Toxic Workplace.
Losing your job is difficult. I was almost unafraid that I could find a solution to start again, but all of us know that that is not how things work. I know who and how, but I don’t know why. I thought I was an amazing cook. (Until I was without a job, obviously) I was an assistant to many top cooks, always indoors and working all day, crafting a dish that world-famous cook Gordon Ramsay would find hard to call “shit” or “an insult to culinary arts.” With that all said, I was still without a job, and that truthfully hurt. Cooking was my craft. Cooking was fun. It paid my bills and was my only satisfaction for my stomach. It was a childhood passion, a job I took without any institutional instruction, and a way of sharing my gifts with hungry mouths and thirsty lips.

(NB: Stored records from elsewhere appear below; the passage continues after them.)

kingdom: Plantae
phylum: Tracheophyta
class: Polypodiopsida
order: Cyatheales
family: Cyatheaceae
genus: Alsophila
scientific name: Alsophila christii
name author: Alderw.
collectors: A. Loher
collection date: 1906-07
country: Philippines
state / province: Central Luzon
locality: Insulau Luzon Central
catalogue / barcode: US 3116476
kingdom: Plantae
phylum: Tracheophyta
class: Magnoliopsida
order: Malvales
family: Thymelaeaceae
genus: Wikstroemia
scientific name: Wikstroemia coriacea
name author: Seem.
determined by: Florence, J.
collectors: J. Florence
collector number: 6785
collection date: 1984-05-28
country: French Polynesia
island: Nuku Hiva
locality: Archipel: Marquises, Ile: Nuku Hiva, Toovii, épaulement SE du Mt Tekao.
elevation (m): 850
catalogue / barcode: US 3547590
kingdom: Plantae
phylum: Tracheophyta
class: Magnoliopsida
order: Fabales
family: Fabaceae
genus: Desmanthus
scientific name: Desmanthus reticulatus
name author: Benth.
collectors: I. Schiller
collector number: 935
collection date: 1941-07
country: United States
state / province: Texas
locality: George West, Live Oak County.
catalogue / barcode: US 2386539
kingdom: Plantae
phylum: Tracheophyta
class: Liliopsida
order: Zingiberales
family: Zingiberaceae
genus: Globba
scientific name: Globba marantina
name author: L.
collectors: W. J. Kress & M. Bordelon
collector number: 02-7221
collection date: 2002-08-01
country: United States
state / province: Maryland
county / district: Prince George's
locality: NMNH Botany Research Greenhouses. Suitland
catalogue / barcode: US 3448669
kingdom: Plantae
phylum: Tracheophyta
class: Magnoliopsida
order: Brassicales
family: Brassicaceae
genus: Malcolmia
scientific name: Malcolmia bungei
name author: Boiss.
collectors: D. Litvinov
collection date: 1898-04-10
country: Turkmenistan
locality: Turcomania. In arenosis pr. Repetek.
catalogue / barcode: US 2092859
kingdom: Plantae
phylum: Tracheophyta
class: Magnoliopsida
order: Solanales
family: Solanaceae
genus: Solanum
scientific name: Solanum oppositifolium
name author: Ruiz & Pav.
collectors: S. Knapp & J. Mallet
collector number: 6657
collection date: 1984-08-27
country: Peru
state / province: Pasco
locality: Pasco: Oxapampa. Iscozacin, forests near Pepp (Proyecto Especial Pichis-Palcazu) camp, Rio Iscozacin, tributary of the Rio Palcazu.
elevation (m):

As I thought of any kind of justification, many didn’t follow through. Was it tomato soup that was too cold? Ham that was too dry? My thick, black hair found on a pair of pork chops? I had nothing. How could my boss find out about why a young man, who had just had my pumpkin ravioli, had to go to a hospital? I had no doubt that tracing a trail of rat poison was impractical. I had watchfully bought and put such hazardous poison onto his food, knowing I was killing a man who was fucking a woman I was going to marry. A woman who I couldn’t satisfy.
I had to call. I found his card lying on a chair. I’ll admit I was slightly afraid, as my old boss is not a happy man, to say, but was stuck with only a handful of words: my ham was too dry.